Too much too soon? Michael Porter Jr. just did what Missouri signed him to do

ST. LOUIS, Mo. — So much for easing the guy back into college basketball. Five-star freshman Michael Porter Jr., whose entire Missouri playing career before Thursday consisted of two minutes in the season opener, returned from a back injury to attempt 17 shots in 23 minutes against Georgia in the SEC Tournament quarterfinals.

He only made five of those shots and fifth-seeded Missouri suffered a 62-60 upset loss to the 12 th-seeded Bulldogs. Afterward, coach Cuonzo Martin made no apologies for Porter’s high volume in his first game in 118 days.

“When he left the game, he was one of the best players in college basketball,” Martin said of Porter, the No. 2 recruit in the Class of 2017 and a projected 2018 NBA lottery pick. “So you don’t come back and say, ‘OK, I’m going to fit into a role.’ His mindset is still the same person. It’s just maybe a step slow.”

Porter, a 6-foot-10 forward who can score from anywhere on the floor, certainly showed some rust after a 30-game layoff. He started 1 for 7 from the field and finished just 2 of 6 from beyond the 3-point arc — although one of his makes pulled Mizzou within a point with 59 seconds to go.

“Me and my hand are gonna have to have a talk, because it wasn’t working right today,” said Porter after producing 12 points and 8 rebounds. “But all I gotta do is get back in the gym. It was my first game back. I was shooting shots that Coach wanted me to shoot and they’re all shots that I’m capable of hitting, so I can’t hang my head.”

But as he sat at his locker after the loss, swarmed by reporters, Porter did hang his head a bit. He shook it, too, as he pointed out that the Tigers (20-12) beat Georgia by a dozen without him back on Jan. 10 — then lost to the same team with him on Thursday.

“It’s just hard for me,” he said. “But I can’t think that way. I just gotta do what I can to help the team win. We’ve got a lot of ground to cover, but the season’s not over. That’s the good thing: We have another game coming up soon and that’s when it really counts.”

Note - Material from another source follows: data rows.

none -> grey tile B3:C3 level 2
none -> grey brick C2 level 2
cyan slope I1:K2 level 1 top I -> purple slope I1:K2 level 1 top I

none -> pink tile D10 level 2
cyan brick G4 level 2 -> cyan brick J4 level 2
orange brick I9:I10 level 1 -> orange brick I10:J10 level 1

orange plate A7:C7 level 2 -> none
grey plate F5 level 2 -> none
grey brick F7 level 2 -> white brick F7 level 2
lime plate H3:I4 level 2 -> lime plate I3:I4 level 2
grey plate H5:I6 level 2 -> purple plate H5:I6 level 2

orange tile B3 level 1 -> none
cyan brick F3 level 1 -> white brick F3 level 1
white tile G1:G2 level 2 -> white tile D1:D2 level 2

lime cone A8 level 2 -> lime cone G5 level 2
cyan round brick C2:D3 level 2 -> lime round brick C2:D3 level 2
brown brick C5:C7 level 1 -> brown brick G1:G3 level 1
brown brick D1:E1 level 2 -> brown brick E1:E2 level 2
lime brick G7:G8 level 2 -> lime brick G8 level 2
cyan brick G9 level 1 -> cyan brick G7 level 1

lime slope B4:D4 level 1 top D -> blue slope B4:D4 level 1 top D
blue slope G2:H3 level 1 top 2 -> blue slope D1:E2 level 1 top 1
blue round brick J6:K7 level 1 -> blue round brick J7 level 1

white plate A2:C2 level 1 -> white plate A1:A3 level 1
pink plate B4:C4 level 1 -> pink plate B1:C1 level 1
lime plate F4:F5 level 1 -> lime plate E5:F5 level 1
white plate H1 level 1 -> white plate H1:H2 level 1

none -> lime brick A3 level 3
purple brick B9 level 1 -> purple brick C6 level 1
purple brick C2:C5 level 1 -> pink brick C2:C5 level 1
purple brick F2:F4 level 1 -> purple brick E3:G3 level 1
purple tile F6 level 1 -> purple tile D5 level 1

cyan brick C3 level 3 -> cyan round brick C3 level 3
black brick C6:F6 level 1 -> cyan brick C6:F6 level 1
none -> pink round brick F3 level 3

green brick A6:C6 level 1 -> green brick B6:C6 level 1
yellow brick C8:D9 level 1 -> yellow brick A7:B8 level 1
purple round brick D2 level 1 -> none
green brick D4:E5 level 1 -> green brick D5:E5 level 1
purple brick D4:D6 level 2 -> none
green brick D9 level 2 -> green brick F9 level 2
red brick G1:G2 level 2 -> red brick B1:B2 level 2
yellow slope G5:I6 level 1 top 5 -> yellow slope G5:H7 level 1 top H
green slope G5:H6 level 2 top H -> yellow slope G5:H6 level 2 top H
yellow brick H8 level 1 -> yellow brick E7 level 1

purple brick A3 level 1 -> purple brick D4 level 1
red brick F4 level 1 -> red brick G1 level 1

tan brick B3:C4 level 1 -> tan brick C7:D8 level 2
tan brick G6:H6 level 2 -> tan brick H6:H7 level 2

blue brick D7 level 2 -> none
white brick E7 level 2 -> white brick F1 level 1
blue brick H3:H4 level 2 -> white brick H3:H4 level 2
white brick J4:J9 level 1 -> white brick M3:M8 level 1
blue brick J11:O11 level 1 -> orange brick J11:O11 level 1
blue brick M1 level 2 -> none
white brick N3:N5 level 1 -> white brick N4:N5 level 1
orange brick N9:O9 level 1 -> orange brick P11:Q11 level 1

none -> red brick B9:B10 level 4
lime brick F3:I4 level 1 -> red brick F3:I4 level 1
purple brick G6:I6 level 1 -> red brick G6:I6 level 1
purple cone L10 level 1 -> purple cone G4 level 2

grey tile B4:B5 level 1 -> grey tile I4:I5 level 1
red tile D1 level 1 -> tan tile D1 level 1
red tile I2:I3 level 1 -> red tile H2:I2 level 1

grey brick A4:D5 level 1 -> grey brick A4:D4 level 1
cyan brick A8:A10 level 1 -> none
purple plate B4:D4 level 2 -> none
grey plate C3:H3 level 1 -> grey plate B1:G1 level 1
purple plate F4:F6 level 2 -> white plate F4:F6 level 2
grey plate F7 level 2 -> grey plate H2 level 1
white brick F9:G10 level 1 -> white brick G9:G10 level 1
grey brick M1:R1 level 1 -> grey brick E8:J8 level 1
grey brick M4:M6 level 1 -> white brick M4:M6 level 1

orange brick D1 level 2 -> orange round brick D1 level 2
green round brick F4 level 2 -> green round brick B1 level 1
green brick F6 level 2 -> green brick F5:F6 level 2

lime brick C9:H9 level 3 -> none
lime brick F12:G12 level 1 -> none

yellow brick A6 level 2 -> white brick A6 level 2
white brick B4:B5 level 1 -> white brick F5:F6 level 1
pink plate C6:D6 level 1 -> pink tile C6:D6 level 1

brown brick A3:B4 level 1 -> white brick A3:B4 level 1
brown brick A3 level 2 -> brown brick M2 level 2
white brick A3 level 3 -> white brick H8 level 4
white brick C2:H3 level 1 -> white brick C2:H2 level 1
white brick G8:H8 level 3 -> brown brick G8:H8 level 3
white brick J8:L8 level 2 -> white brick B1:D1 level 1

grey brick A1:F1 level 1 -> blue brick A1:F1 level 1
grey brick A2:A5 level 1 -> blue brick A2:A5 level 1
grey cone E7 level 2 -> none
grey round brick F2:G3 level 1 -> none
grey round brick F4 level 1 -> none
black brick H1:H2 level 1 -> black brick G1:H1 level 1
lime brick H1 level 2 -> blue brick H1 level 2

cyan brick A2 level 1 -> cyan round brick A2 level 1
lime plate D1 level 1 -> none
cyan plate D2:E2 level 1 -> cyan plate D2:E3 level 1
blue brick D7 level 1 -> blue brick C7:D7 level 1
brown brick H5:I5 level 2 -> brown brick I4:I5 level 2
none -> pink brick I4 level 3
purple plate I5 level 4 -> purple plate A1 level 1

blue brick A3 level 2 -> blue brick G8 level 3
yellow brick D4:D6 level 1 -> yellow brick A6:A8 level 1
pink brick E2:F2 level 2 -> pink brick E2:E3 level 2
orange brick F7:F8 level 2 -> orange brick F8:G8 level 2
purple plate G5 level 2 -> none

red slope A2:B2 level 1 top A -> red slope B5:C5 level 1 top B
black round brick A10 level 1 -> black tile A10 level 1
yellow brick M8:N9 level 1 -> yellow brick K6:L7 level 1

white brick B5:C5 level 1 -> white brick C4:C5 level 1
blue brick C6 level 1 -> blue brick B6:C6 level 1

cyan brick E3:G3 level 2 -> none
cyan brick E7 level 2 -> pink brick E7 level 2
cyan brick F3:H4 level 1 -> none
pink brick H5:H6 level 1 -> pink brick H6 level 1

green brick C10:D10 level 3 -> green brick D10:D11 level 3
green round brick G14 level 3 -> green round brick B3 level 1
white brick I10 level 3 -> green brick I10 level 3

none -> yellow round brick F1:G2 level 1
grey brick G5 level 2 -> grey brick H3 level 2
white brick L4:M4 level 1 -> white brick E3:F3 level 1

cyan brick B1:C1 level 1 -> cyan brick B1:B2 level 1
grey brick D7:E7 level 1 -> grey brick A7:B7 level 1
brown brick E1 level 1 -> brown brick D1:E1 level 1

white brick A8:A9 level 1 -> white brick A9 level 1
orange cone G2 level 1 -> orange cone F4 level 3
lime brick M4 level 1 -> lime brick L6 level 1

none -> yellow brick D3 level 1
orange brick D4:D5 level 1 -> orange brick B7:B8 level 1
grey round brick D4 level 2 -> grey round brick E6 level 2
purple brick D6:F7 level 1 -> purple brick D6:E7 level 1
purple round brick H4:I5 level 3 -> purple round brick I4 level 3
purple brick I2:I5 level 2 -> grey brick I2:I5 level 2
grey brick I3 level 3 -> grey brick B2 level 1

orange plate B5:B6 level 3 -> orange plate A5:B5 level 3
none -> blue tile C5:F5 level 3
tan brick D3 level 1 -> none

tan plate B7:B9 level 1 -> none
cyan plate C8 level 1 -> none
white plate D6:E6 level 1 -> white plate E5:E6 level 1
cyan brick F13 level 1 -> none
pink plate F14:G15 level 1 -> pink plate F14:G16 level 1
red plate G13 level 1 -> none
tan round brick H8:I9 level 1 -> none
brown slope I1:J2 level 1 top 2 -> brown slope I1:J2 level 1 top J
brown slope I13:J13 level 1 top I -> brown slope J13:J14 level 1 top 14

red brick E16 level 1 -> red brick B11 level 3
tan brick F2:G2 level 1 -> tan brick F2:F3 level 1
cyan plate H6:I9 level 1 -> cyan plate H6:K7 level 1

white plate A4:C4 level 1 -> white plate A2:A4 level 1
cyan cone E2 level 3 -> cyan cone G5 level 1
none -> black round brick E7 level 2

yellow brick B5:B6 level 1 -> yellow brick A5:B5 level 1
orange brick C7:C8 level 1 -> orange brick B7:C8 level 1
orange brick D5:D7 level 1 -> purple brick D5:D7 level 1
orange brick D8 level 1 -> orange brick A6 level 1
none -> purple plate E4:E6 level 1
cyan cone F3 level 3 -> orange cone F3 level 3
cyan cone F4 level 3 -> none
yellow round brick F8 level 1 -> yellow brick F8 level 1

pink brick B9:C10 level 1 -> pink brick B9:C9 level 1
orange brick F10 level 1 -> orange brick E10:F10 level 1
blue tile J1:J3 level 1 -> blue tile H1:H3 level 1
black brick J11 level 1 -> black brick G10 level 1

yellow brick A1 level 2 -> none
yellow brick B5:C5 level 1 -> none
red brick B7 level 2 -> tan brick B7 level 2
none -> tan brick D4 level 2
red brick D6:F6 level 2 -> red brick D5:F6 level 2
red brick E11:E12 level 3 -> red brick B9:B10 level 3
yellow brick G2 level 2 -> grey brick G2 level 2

Indeed, Missouri almost certainly punched its NCAA Tournament ticket before coming to St. Louis — no small feat, considering Porter was supposed to be the singular savior of a downtrodden program — and will find out its seed and destination on Sunday. Kentucky coach John Calipari, whose team would’ve faced Porter and Co. on Friday if not for the upset, noted this week:

“Normally what happens late is you’re losing someone and it’s devastating. It’s hard that way. The other way is just trying to figure out [how to work in the new guy]. They’re playing well; you add Porter to that, all of a sudden they become very, very dangerous.”

That didn’t happen Thursday, when instead the Tigers became very, very out of sync. Other than Porter’s brother Jontay — who had 20 points, 8 rebounds and four made 3-pointers — the offense was a mess. Standouts Jordan Barnett and Kassius Robertson were a combined 2 of 10 from deep and 4 of 18 from the field.

One might suggest, then, that Porter Jr. torpedoed Missouri’s chemistry. He preferred to see it another way.

“I think there’s a lot of things to build on,” he said. “Besides Jontay, we played horrible offensively and lost by two points, so I think we have a team that can do something special still. We just have to get it clicking.”

For Porter’s part, Martin thinks he probably got a little too hyped up for the debut and rushed his shot, but there was no complaint about shot selection. He also played more than was the plan because of foul trouble for the Tigers.

“I’m glad he actually got it out of the way,” Martin said, “and we can move forward.”